We are seeking an experienced and visionary individual to lead our Machine Learning Operations (ML Ops) team. In this role, you will be responsible for overseeing the end-to-end operationalization of machine learning models, ensuring seamless integration into our production environment. You will lead a team of talented ML Ops engineers, collaborate closely with data scientists, and work in tandem with engineering and DevOps teams to create and maintain a robust ML Ops framework.
Work alongside science teams as first responders to operational issues (manual/auto cut) and investigate anomalies such as high flagging, automation deviation, M2 benchmarking etc. Additionally, own/assist with other specialized tasks encompassing Model Lifecycle Management (Deployment/Monitoring/Retraining/Deprecation). Infrastructure and Environment Management. Data Management and Pipeline maintenance.
Key job responsibilities
As an Engineering Manager - ML Ops, you will be responsible for:
Team Leadership and Development:
* Lead and mentor a team of ML Ops engineers, fostering a culture of collaboration, innovation, and continuous learning.
* Provide guidance and support in the execution of ML Ops projects, ensuring team members meet goals and deadlines.
Strategic Planning:
* Develop and execute the strategic vision for ML Ops, aligning it with the overall business objectives.

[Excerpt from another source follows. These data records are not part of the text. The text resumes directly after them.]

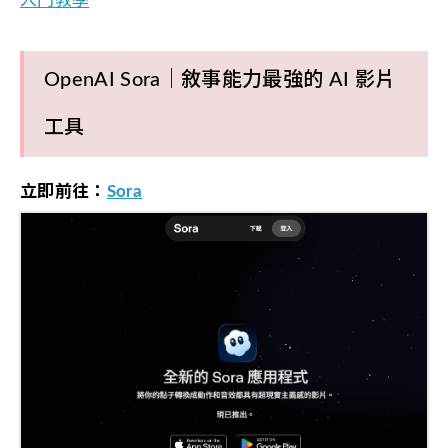
入門教學
OpenAI Sora｜敘事能力最強的 AI 影片
工具
立即前往：
Sora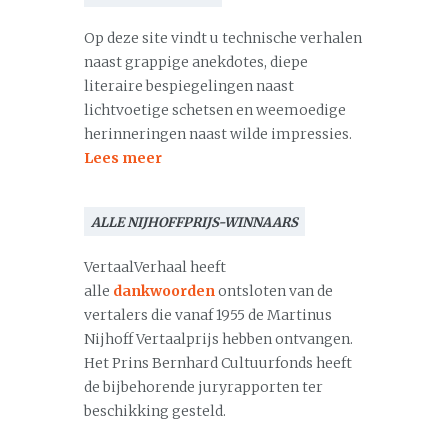
Op deze site vindt u technische verhalen
naast grappige anekdotes, diepe
literaire bespiegelingen naast
lichtvoetige schetsen en weemoedige
herinneringen naast wilde impressies.
Lees meer
ALLE NIJHOFFPRIJS-WINNAARS
VertaalVerhaal heeft
alle
dankwoorden
ontsloten van de
vertalers die vanaf 1955 de Martinus
Nijhoff Vertaalprijs hebben ontvangen.
Het Prins Bernhard Cultuurfonds heeft
de bijbehorende juryrapporten ter
beschikking gesteld.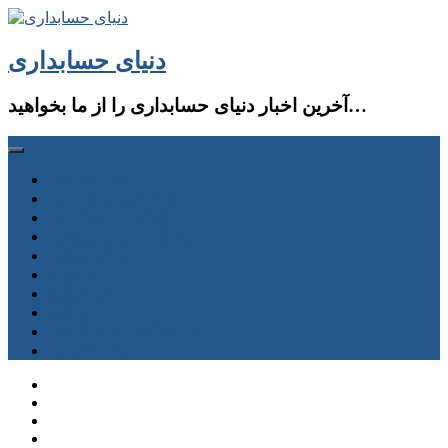
دنیای حسابداری
آخرین اخبار دنیای حسابداری را از ما بخواهید…
صفحه اصلی
حسابداری و حسابرسی
سازمان امور مالیاتی
سازمان تامین اجتماعی
سایر قوانین
جستجو
فروشگاه
دانلود
دوره آموزشی و آزمون
حساب كاربری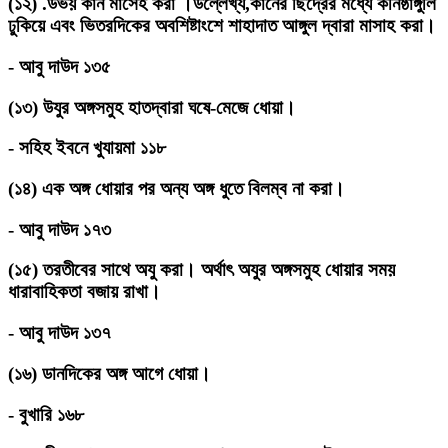
(
১২
)
.উভয় কান মাসেহ করা ।উল্লেখ্য,কানের ছিদ্রের মধ্যে কনিষ্ঠাঙ্গুলি
ঢুকিয়ে এবং ভিতরদিকের অবশিষ্টাংশে শাহাদাত আঙ্গুল দ্বারা মাসাহ করা।
-
আবু দাউদ ১৩৫
(
১৩
)
উযুর অঙ্গসমুহ হাতদ্বারা ঘষে-মেজে ধোয়া।
-
সহিহ ইবনে খুযায়মা ১১৮
(
১৪
)
এক অঙ্গ ধোয়ার পর অন্য অঙ্গ ধুতে বিলম্ব না করা।
-
আবু দাউদ ১৭৩
(
১৫
)
তরতীবের সাথে অযু করা। অর্থাৎ অযুর অঙ্গসমুহ ধোয়ার সময়
ধারাবাহিকতা বজায় রাখা।
-
আবু দাউদ ১৩৭
(
১৬
)
ডানদিকের অঙ্গ আগে ধোয়া।
-
বুখারি ১৬৮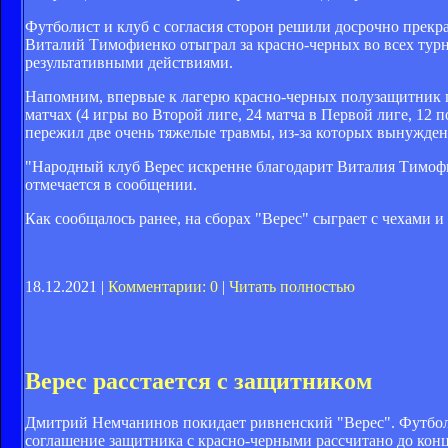
Футболист и клуб с согласия сторон решили досрочно прекра
Виталий Тимофиенко отыграл за красно-черных во всех турн
результативными действиями.
Напомним, впервые к лагерю красно-черных полузащитник пр
матчах (4 игры во Второй лиге, 24 матча в Первой лиге, 12
пережил две очень тяжелые травмы, из-за которых вынужден
"Народный клуб Верес искренне благодарит Виталия Тимофиен
отмечается в сообщении.
Как сообщалось ранее, на сборах "Верес" сыграет с чехами 
18.12.2021 |
Комментарии: 0
|
Читать полностью
Верес расстается с защитником
Дмитрий Немчанинов покидает ривненский "Верес". Футбол
соглашение защитника с красно-черными рассчитано до конц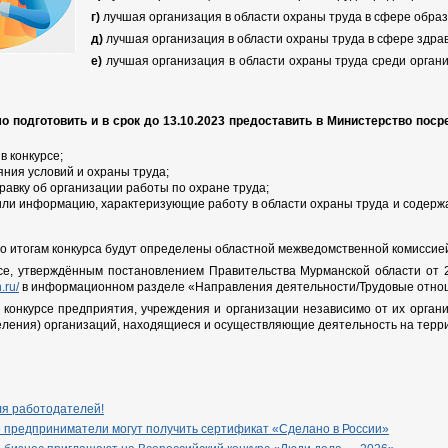
г)
лучшая организация в области охраны труда в сфере образ
д)
лучшая организация в области охраны труда в сфере здра
е)
лучшая организация в области охраны труда среди органи
 подготовить и в срок до 13.10.2023 предоставить в Министерство посред
в конкурсе;
яния условий и охраны труда;
равку об организации работы по охране труда;
ли информацию, характеризующие работу в области охраны труда и содерж
о итогам конкурса будут определены областной межведомственной комиссией
се, утверждённым постановлением Правительства Мурманской области от 
.ru/
в информационном разделе «Направления деятельности/Трудовые отно
 конкурсе предприятия, учреждения и организации независимо от их орга
ления) организаций, находящиеся и осуществляющие деятельность на терр
ля работодателей!
 предприниматели могут получить сертификат «Сделано в России»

* Collaborate with stakeholders to understand business requirements and formulate ML Ops strategies to support them.
Operationalization of ML Models:
* Oversee the end-to-end operationalization of machine learning models, from development to deployment and monitoring.
* Drive the adoption of best practices for model deployment, scaling, and maintenance.
Process Optimization:
* Identify and implement process improvements to streamline the ML Ops workflow and enhance efficiency.
* Collaborate with cross-functional teams to integrate ML Ops processes seamlessly into existing software development and IT operations.
Infrastructure and Resource Management:
* Manage infrastructure resources for machine learning workloads, collaborating with engineering teams to optimize performance and cost.
* Ensure scalability and reliability of ML Ops systems to support business growth.
Quality Assurance and Compliance:
* Implement quality assurance measures for ML Ops processes, ensuring the reliability and accuracy of deployed models.
* Ensure compliance with security and regulatory requirements in ML Ops workflows.
Communication and Collaboration:
* Facilitate effective communication and collaboration between ML Ops, data science, product and engineering teams.
* Provide regular updates to leadership on project status, challenges, and opportunities.
We are open to hiring candidates to work out of one of the following locations:
Bangalore, KA, IND
* Bachelor's or Master's degree in Computer Science, Data Science, or a related field.
* 7+ years of ML operations, development or technical support experience.
* Experience in managing ML Ops teams and successfully deploying machine learning models in production.
* Strong leadership and people management skills, with the ability to inspire and motivate a team.
* Excellent interpersonal and communication skills for effective collaboration with cross-functional teams.
* Comprehensive understanding of machine learning concepts and hands-on experience with ML Ops tools and technologies.
* Familiarity with cloud platforms, containerization, and orchestration tools.
* Ability to think strategically and align ML Ops initiatives with overall business goals.
* Strong problem-solving skills and the ability to make data-driven decisions.
Hands on experience with distributed and/or enterprise applications·
Knowledge of one high level programming language (preferably Java/Python).
Proven track record of service improvement and optimization in production
Demonstrates skill and passion for operational excellence.
Experience working with an international team and stakeholders.
Ability to handle multiple, competing priorities in a fast-paced environment.
Ability to navigate through ambiguity and delivery incrementally.